**WHAT NEEDS TO BE DONE**
Please write out every entry below, word for word.
[GIVEN DATA — start]
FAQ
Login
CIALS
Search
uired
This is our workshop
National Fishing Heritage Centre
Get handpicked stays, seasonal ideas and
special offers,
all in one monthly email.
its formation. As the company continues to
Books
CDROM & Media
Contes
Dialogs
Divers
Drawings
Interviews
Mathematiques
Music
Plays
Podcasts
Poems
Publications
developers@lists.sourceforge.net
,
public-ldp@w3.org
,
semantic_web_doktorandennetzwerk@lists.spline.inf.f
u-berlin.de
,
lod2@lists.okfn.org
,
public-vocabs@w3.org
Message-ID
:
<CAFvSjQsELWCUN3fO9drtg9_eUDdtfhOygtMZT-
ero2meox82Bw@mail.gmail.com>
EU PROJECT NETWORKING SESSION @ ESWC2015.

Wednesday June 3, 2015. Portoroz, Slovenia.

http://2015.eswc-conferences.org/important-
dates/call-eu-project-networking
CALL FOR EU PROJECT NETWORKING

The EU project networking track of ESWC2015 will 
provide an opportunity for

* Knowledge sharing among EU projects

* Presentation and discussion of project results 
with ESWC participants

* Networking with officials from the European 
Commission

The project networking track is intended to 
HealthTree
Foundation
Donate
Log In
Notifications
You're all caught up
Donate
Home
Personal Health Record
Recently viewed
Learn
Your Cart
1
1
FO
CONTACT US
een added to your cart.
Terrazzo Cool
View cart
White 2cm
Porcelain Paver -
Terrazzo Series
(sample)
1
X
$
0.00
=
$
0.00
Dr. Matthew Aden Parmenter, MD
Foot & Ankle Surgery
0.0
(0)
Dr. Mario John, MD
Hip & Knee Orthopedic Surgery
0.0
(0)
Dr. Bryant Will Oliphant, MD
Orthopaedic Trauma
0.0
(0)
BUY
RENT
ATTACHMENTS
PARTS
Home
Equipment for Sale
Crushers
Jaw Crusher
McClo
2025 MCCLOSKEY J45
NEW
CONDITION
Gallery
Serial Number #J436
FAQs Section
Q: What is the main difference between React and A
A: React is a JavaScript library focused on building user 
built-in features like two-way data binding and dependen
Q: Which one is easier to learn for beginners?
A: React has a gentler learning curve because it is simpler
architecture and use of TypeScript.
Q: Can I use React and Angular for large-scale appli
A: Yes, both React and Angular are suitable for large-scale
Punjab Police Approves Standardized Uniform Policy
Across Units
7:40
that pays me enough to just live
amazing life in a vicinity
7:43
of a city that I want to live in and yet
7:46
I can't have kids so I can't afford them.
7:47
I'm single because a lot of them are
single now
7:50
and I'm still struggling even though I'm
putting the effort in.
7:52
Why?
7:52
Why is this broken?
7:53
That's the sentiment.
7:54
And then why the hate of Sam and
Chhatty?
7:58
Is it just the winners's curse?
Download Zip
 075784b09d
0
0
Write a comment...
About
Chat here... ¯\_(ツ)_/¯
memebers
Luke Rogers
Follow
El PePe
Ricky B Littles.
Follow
[GIVEN DATA — finish]
**WRITTEN SOLUTION**
FAQ
Login
CIALS
Search
uired
This is our workshop
National Fishing Heritage Centre
Get handpicked stays, seasonal ideas and
special offers,
all in one monthly email.
its formation. As the company continues to
Books
CDROM & Media
Contes
Dialogs
Divers
Drawings
Interviews
Mathematiques
Music
Plays
Podcasts
Poems
Publications
developers@lists.sourceforge.net
,
public-ldp@w3.org
,
semantic_web_doktorandennetzwerk@lists.spline.inf.f
u-berlin.de
,
lod2@lists.okfn.org
,
public-vocabs@w3.org
Message-ID
:
<CAFvSjQsELWCUN3fO9drtg9_eUDdtfhOygtMZT-
ero2meox82Bw@mail.gmail.com>
EU PROJECT NETWORKING SESSION @ ESWC2015.

Wednesday June 3, 2015. Portoroz, Slovenia.

http://2015.eswc-conferences.org/important-
dates/call-eu-project-networking
CALL FOR EU PROJECT NETWORKING

The EU project networking track of ESWC2015 will 
provide an opportunity for

* Knowledge sharing among EU projects

* Presentation and discussion of project results 
with ESWC participants

* Networking with officials from the European 
Commission

The project networking track is intended to 
HealthTree
Foundation
Donate
Log In
Notifications
You're all caught up
Donate
Home
Personal Health Record
Recently viewed
Learn
Your Cart
1
1
FO
CONTACT US
een added to your cart.
Terrazzo Cool
View cart
White 2cm
Porcelain Paver -
Terrazzo Series
(sample)
1
X
$
0.00
=
$
0.00
Dr. Matthew Aden Parmenter, MD
Foot & Ankle Surgery
0.0
(0)
Dr. Mario John, MD
Hip & Knee Orthopedic Surgery
0.0
(0)
Dr. Bryant Will Oliphant, MD
Orthopaedic Trauma
0.0
(0)
BUY
RENT
ATTACHMENTS
PARTS
Home
Equipment for Sale
Crushers
Jaw Crusher
McClo
2025 MCCLOSKEY J45
NEW
CONDITION
Gallery
Serial Number #J436
FAQs Section
Q: What is the main difference between React and A
A: React is a JavaScript library focused on building user 
built-in features like two-way data binding and dependen
Q: Which one is easier to learn for beginners?
A: React has a gentler learning curve because it is simpler
architecture and use of TypeScript.
Q: Can I use React and Angular for large-scale appli
A: Yes, both React and Angular are suitable for large-scale
Punjab Police Approves Standardized Uniform Policy
Across Units
7:40
that pays me enough to just live
amazing life in a vicinity
7:43
of a city that I want to live in and yet
7:46
I can't have kids so I can't afford them.
7:47
I'm single because a lot of them are
single now
7:50
and I'm still struggling even though I'm
putting the effort in.
7:52
Why?
7:52
Why is this broken?
7:53
That's the sentiment.
7:54
And then why the hate of Sam and
Chhatty?
7:58
Is it just the winners's curse?
Download Zip
 075784b09d
0
0
Write a comment...
About
Chat here... ¯\_(ツ)_/¯
memebers
Luke Rogers
Follow
El PePe
Ricky B Littles.
Follow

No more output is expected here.